I've just done a big Tesco shop online (£3 delivery but it cuts out all impulse buys and supermarket rage) and thought I'd done a pretty thrifty shop...until I checked the grand total. It was £70 for two weeks worth of shopping for two people. That seemed like a hell of a lot so I opened the basket and scrolled through, ready to weed out any extravagant purchases. Job done, I checked the total - £68. A further weeding got it down to £66. This still seems like alot to me. I buy mainly from the Everyday Value range, buy with meals in mind and think ahead to how left overs can be used in case there are any, and if there's a saving to be made I buy in bulk. If I see a recipe I want to try I price it up roughly and if it's too much per portion I find a way to make it more cheaply or I don't make it at all. My lunches for work are generally a 26p can of beans, a tuna or ham sandwich or (pushing the boat out here) a 46p can of sardines on toast. I buy the cheapest of everything unless it's false economy.* I try anything once - trying the value washing up liquid turned out to be a 35p gamble that didn't pay off and I'm going back to a more expensive brand, but the 27p toilet cleaner is a top buy, and the 46p bourbon biscuits are splendid.
This all shaves money off, but the fact remains that the big shop that cost me £40 three years ago now costs close to £70!
With food prices at a high what ways do you find to save money on your grocery shop?
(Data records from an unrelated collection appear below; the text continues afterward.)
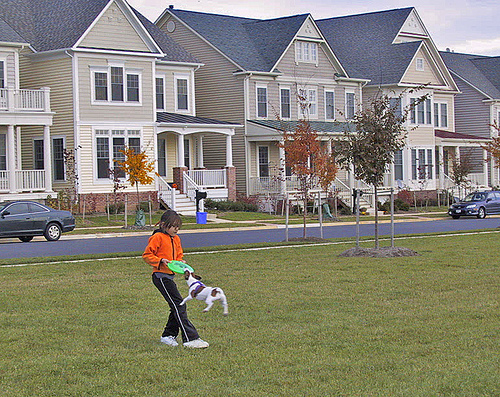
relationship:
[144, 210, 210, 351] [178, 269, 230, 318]
girl playing frisbee with dog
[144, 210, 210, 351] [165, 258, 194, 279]
girl holding frisbee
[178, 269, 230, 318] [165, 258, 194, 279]
dog biting on frisbee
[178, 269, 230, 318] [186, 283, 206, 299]
dog has patch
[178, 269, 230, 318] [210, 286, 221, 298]
dog has patch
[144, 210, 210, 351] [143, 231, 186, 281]
girl has jacket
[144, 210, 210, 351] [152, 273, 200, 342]
girl has pants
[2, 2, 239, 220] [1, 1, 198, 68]
house has roof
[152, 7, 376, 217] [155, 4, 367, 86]
house has roof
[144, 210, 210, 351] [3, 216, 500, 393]
girl in park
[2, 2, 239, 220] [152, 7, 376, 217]
house next to house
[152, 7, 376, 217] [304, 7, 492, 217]
house next to house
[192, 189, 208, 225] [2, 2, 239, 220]
mailbox in front of house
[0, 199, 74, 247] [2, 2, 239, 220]
car parked near house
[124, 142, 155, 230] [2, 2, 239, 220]
tree in front of house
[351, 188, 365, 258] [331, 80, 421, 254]
support pole next to tree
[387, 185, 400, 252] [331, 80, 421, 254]
support pole next to tree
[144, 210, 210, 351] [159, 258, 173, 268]
girl has hand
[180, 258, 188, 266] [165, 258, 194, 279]
hand holding frisbee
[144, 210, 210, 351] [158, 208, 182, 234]
girl has hair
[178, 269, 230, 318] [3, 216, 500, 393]
dog up above park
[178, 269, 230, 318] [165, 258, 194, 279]
dog holding frisbee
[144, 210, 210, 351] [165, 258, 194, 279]
girl playing with frisbee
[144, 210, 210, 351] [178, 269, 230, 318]
girl playing with dog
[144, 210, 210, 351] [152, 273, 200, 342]
girl wearing pants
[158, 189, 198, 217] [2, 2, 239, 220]
steps on house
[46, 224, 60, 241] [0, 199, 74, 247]
rear tire on parked car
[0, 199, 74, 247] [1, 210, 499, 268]
car beside road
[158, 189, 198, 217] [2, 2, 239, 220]
steps in front of house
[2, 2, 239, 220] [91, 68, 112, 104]
house has window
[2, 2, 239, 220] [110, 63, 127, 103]
house has window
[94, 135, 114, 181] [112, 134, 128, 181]
window next to window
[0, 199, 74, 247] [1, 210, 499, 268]
car parked beside road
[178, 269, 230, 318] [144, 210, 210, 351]
dog playing with girl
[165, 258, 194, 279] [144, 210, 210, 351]
frisbee next to girl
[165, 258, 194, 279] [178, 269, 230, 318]
frisbee next to dog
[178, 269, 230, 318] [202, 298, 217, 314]
dog has left hind leg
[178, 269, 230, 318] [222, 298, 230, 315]
dog has right hind leg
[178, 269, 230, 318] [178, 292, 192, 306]
dog has left front leg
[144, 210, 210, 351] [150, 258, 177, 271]
girl has lower torso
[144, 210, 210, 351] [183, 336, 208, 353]
girl has right foot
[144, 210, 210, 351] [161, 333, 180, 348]
girl has left foot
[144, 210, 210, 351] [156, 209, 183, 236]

I'd love to know and to see what you think.
*Ah - nearly everything. It turns out that my shop was indeed frugal and practical until I got to the cat stuff. A big bag of premuim litter (cuts down on nasty smells), special cat food for two weeks as they get sick eating cheap stuff (fussy little sods) and poop scoop bags for freshening the cat litter between changes = £16. Dammit.